━━━ RECORDS FOR THIS TASK ━━━

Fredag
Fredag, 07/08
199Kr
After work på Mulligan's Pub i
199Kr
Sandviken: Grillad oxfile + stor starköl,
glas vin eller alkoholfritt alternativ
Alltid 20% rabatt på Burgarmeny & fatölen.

━━━
━━━ RECORDS FOR THIS TASK ━━━

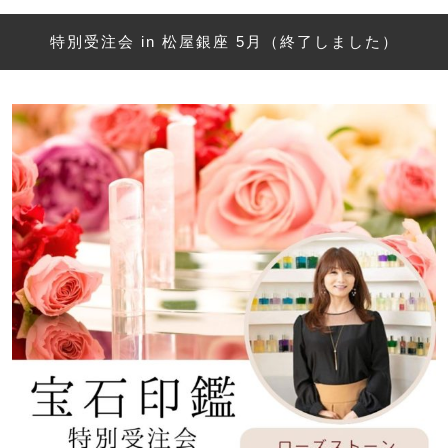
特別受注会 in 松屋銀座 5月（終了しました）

━━━
━━━ RECORDS FOR THIS TASK ━━━

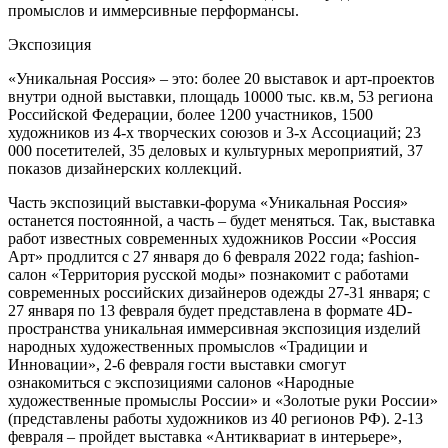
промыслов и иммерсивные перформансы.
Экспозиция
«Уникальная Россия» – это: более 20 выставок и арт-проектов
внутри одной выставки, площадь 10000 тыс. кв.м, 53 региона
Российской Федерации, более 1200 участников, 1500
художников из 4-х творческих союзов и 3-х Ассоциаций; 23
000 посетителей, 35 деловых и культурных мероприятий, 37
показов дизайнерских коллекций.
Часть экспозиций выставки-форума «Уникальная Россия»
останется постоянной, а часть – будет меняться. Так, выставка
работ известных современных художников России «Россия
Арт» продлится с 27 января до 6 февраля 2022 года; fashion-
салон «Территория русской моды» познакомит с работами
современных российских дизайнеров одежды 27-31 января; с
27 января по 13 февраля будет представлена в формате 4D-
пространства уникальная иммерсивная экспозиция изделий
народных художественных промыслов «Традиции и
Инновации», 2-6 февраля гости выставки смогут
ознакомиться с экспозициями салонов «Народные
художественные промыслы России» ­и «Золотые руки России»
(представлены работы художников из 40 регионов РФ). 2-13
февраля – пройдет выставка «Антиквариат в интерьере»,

━━━

→ **WORK INSTRUCTION**
Reproduce verbatim only the segment of the listing bounded by the line containing "современных российских дизайнеров" and the line containing "февраля – пройдет", with both boundary lines included.

→ **OUTPUT OF THE TASK**
современных российских дизайнеров одежды 27-31 января; с
27 января по 13 февраля будет представлена в формате 4D-
пространства уникальная иммерсивная экспозиция изделий
народных художественных промыслов «Традиции и
Инновации», 2-6 февраля гости выставки смогут
ознакомиться с экспозициями салонов «Народные
художественные промыслы России» ­и «Золотые руки России»
(представлены работы художников из 40 регионов РФ). 2-13
февраля – пройдет выставка «Антиквариат в интерьере»,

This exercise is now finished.